• WHAT IS NEEDED: In the commit notice below, how many files were changed, and how many insertions and deletions were made?

• SUPPLIED PASSAGE:
[incubator-pinot] branch master updated: Prune stop words for text index (#5297)

siddteotia Mon, 27 Apr 2020 16:35:54 -0700

This is an automated email from the ASF dual-hosted git repository.

siddteotia pushed a commit to branch master
in repository https://gitbox.apache.org/repos/asf/incubator-pinot.git



The following commit(s) were added to refs/heads/master by this push:
     new cb62dfc  Prune stop words for text index (#5297)
cb62dfc is described below

commit cb62dfcc92f8bd82287fd934a37076fbd59bfc75
Author: Sidd <[email protected]>
AuthorDate: Mon Apr 27 16:35:04 2020 -0700

    Prune stop words for text index (#5297)
    
    Co-authored-by: Siddharth Teotia <[email protected]>
---
 .../creator/impl/inv/text/LuceneTextIndexCreator.java | 19 ++++++++++++++++++-
 .../index/readers/text/LuceneTextIndexReader.java     |  2 +-
 .../apache/pinot/queries/TextSearchQueriesTest.java   | 15 +++++++++++++++
 .../test/resources/data/text_search_data/skills.txt   |  3 ++-
 4 files changed, 36 insertions(+), 3 deletions(-)

• DATASET ENTRIES:
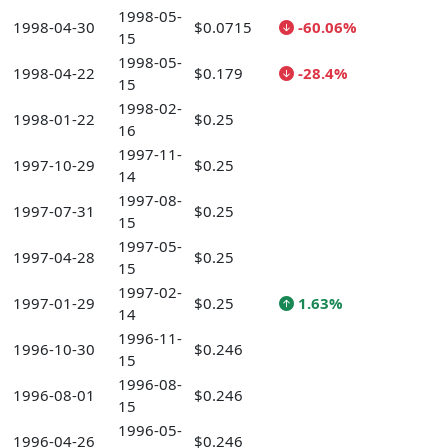
1998-05-
1998-04-30
$0.0715
-60.06%
15
1998-05-
1998-04-22
$0.179
-28.4%
15
1998-02-
1998-01-22
$0.25
16
1997-11-
1997-10-29
$0.25
14
1997-08-
1997-07-31
$0.25
15
1997-05-
1997-04-28
$0.25
15
1997-02-
1997-01-29
$0.25
1.63%
14
1996-11-
1996-10-30
$0.246
15
1996-08-
1996-08-01
$0.246
15
1996-05-
1996-04-26
$0.246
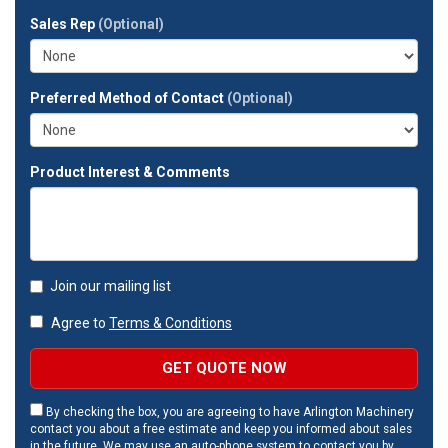
full
Sales Rep
(Optional)
address?
Preferred Method of Contact
(Optional)
Product Interest & Comments
Join our mailing list
Agree to
Terms & Conditions
GET QUOTE NOW
By checking the box, you are agreeing to have Arlington Machinery
contact you about a free estimate and keep you informed about sales
in the future. We may use an auto-phone system to contact you by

• COMPLETED EXERCISE: Four files were changed, with 36 insertions and 3 deletions.